**Prompt:** Which lines of the data below contain "like"? Please show them all.

**Given data:**
▬▬▬▬▬▬▬▬▬▬

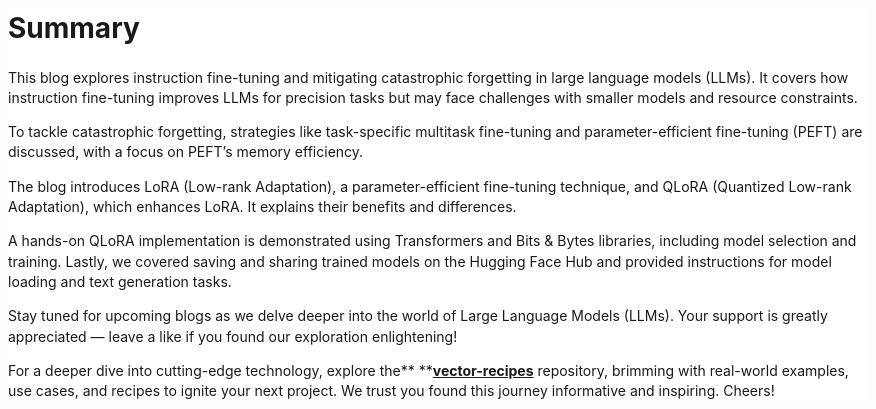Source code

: # Summary

This blog explores instruction fine-tuning and mitigating catastrophic forgetting in large language models (LLMs). It covers how instruction fine-tuning improves LLMs for precision tasks but may face challenges with smaller models and resource constraints.

To tackle catastrophic forgetting, strategies like task-specific multitask fine-tuning and parameter-efficient fine-tuning (PEFT) are discussed, with a focus on PEFT’s memory efficiency.

The blog introduces LoRA (Low-rank Adaptation), a parameter-efficient fine-tuning technique, and QLoRA (Quantized Low-rank Adaptation), which enhances LoRA. It explains their benefits and differences.

A hands-on QLoRA implementation is demonstrated using Transformers and Bits & Bytes libraries, including model selection and training. Lastly, we covered saving and sharing trained models on the Hugging Face Hub and provided instructions for model loading and text generation tasks.

Stay tuned for upcoming blogs as we delve deeper into the world of Large Language Models (LLMs). Your support is greatly appreciated — leave a like if you found our exploration enlightening!

For a deeper dive into cutting-edge technology, explore the** **[**vector-recipes**](https://github.com/lancedb/vectordb-recipes) repository, brimming with real-world examples, use cases, and recipes to ignite your next project. We trust you found this journey informative and inspiring. Cheers!
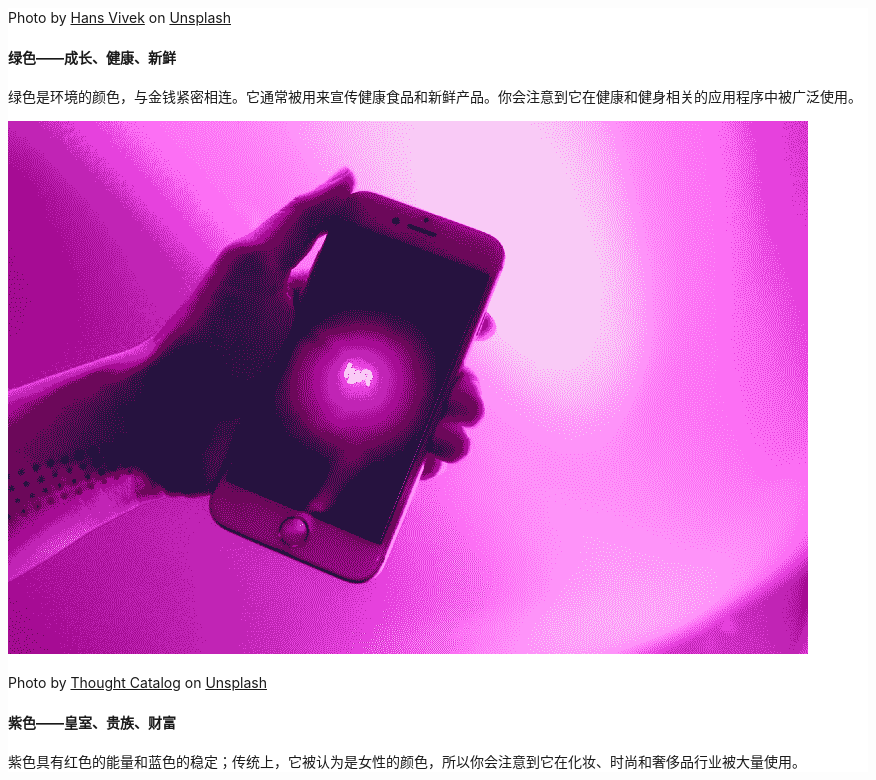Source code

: Photo by [Hans Vivek](https://unsplash.com/@oneshotespresso?utm_source=medium&utm_medium=referral) on [Unsplash](https://unsplash.com?utm_source=medium&utm_medium=referral)

#### 绿色——成长、健康、新鲜

绿色是环境的颜色，与金钱紧密相连。它通常被用来宣传健康食品和新鲜产品。你会注意到它在健康和健身相关的应用程序中被广泛使用。

![r-6C-dwKeLXGNwmJez-Bed39f-gxB3t9QbiW](img/afa476742d973c00a4b23271931091e3.png)

Photo by [Thought Catalog](https://unsplash.com/@thoughtcatalog?utm_source=medium&utm_medium=referral) on [Unsplash](https://unsplash.com?utm_source=medium&utm_medium=referral)

#### 紫色——皇室、贵族、财富

紫色具有红色的能量和蓝色的稳定；传统上，它被认为是女性的颜色，所以你会注意到它在化妆、时尚和奢侈品行业被大量使用。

▬▬▬▬▬▬▬▬▬▬

**Response:**
To tackle catastrophic forgetting, strategies like task-specific multitask fine-tuning and parameter-efficient fine-tuning (PEFT) are discussed, with a focus on PEFT’s memory efficiency.
Stay tuned for upcoming blogs as we delve deeper into the world of Large Language Models (LLMs). Your support is greatly appreciated — leave a like if you found our exploration enlightening!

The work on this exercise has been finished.